Here’s the main thing you need to know even though the documentation doesn’t say it. XMLHttpRequest works for not only GET but also PUT and DELETE (That’s all I’ve tested). I didn’t need PUT and DELETE in the user application but I did need them in the batch-like administrator application. Note that the administrator application does all sorts of privileged stuff but it can still be run safely in a browser because the Amazon Secret ID is supplied by the administrator at run time. It is used to develop a time-limited hash key on the administrator’s computer but the secret key itself is NEVER transmitted.
Note that XMLHttpRequest is usually limited to making requests from the same domain as the web page was served from and this is no exception. The solution is to host the web page on your Amazon S3 account (it’s got to live somewhere, anyway) so that there is no cross-domain violation. However, the page hosted on Amazon can be in a frame of a page hosted elsewhere if that’s important to the look and feel of what you’re doing.

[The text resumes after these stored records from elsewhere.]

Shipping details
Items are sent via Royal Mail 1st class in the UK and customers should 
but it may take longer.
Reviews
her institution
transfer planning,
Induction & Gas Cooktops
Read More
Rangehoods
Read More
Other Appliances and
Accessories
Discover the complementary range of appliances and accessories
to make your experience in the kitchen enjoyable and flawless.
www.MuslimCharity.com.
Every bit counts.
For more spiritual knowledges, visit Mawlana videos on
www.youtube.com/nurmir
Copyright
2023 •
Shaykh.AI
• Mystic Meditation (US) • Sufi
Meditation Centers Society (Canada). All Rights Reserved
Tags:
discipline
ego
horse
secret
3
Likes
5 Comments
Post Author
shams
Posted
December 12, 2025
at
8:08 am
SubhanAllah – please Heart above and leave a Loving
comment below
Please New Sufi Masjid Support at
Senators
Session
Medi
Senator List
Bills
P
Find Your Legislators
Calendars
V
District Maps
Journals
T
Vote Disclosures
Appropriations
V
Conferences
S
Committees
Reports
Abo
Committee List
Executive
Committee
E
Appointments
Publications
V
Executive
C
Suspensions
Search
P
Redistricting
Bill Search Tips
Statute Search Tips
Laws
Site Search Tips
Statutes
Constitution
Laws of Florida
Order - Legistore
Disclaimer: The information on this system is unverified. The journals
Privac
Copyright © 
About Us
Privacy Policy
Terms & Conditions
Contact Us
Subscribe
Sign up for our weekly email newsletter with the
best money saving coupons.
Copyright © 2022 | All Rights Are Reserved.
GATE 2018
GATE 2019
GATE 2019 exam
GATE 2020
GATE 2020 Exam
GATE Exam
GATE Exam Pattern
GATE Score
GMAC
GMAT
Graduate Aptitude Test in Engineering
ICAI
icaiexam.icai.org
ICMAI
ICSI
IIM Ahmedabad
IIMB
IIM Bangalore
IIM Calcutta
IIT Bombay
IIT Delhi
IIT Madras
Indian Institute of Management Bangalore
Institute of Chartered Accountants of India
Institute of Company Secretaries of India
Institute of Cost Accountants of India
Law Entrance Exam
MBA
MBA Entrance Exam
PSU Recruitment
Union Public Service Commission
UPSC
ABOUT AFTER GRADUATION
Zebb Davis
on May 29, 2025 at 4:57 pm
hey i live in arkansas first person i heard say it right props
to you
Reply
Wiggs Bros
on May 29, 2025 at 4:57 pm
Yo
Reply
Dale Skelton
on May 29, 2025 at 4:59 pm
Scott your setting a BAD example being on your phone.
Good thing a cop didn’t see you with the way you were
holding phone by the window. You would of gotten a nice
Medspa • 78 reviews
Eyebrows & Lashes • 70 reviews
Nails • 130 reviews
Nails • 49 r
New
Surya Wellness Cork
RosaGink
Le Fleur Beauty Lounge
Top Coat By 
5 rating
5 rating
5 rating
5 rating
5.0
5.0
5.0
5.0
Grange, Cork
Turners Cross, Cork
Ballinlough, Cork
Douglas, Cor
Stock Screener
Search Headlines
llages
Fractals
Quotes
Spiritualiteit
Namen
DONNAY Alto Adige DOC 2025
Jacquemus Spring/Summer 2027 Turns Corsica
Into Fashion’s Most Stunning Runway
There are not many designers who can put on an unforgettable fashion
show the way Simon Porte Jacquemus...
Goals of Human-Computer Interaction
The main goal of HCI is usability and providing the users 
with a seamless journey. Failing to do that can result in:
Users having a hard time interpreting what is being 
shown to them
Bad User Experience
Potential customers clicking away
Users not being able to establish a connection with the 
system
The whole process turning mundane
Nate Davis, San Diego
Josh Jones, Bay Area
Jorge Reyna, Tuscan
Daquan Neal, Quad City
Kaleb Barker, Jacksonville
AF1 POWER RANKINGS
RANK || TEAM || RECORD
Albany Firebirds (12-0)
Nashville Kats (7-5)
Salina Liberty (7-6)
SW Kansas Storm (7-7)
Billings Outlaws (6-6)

Sample code for the administrator app (which borrows liberally from every other bit of sample code I could find) is here. It won’t run for you until you have an Amazon S3 account and fix the places where I bound the name of my own bucket on S3 in the code but it is meant to provide an example of how to use XMLHttpRequests with S3. It is NOT a sample of clean, well-documented code, however; it’s a work in progress. It also needs more functionality and more error checking so I will post later versions as I clean it up.
Next nerd post on this subject will be on how to let browser users write data, some of which is meant to be seen by other browser users and some of which isn’t – all without a server of your own.
Once I have done some cleaning up and packaging, I’ll also post the user application although all you good hackers know you can already get it just by downloading it from its web address or viewing source in a browser.